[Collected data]
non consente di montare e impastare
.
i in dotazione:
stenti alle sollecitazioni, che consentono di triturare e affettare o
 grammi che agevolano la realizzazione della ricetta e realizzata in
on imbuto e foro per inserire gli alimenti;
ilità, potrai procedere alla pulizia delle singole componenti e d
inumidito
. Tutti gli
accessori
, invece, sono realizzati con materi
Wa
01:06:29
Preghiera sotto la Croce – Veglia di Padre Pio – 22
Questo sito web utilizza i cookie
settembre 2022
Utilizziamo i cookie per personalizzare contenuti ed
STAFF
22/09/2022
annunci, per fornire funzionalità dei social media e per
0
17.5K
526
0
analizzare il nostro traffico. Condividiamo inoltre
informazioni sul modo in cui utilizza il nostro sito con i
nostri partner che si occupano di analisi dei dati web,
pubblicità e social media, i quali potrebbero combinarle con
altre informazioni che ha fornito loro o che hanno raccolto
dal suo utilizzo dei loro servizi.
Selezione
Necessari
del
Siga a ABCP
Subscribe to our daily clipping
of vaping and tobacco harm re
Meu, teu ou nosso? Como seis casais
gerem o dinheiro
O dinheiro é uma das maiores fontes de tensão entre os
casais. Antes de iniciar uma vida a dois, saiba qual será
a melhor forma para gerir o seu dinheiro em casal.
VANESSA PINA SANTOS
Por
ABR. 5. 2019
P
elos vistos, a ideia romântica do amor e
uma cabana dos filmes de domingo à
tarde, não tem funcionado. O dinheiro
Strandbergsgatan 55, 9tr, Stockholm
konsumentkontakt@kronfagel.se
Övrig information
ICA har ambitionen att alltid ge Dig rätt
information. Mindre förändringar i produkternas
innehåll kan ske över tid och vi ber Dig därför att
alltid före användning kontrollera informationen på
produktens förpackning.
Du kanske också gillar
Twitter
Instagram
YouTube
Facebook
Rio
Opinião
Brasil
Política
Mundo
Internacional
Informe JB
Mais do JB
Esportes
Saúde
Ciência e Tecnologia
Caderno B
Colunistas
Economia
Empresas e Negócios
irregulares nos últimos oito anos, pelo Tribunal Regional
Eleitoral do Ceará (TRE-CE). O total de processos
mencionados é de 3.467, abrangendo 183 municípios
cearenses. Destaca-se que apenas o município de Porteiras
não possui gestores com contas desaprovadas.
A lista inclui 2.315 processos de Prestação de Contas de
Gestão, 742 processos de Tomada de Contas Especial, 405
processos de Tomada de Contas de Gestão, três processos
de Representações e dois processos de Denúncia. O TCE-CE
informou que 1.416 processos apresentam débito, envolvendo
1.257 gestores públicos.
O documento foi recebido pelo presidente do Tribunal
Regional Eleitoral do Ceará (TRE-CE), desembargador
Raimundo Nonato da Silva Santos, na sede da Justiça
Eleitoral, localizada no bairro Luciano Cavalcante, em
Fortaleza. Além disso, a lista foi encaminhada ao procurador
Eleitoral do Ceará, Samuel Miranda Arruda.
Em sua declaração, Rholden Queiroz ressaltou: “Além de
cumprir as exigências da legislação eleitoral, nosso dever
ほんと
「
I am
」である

• [What you need to do]: Copy exactly the stretch of data above from the line with "konsumentkontakt@kronfagel.se" through the line with "Ciência e Tecnologia", and omit all other lines.

• [Your solution]:
konsumentkontakt@kronfagel.se
Övrig information
ICA har ambitionen att alltid ge Dig rätt
information. Mindre förändringar i produkternas
innehåll kan ske över tid och vi ber Dig därför att
alltid före användning kontrollera informationen på
produktens förpackning.
Du kanske också gillar
Twitter
Instagram
YouTube
Facebook
Rio
Opinião
Brasil
Política
Mundo
Internacional
Informe JB
Mais do JB
Esportes
Saúde
Ciência e Tecnologia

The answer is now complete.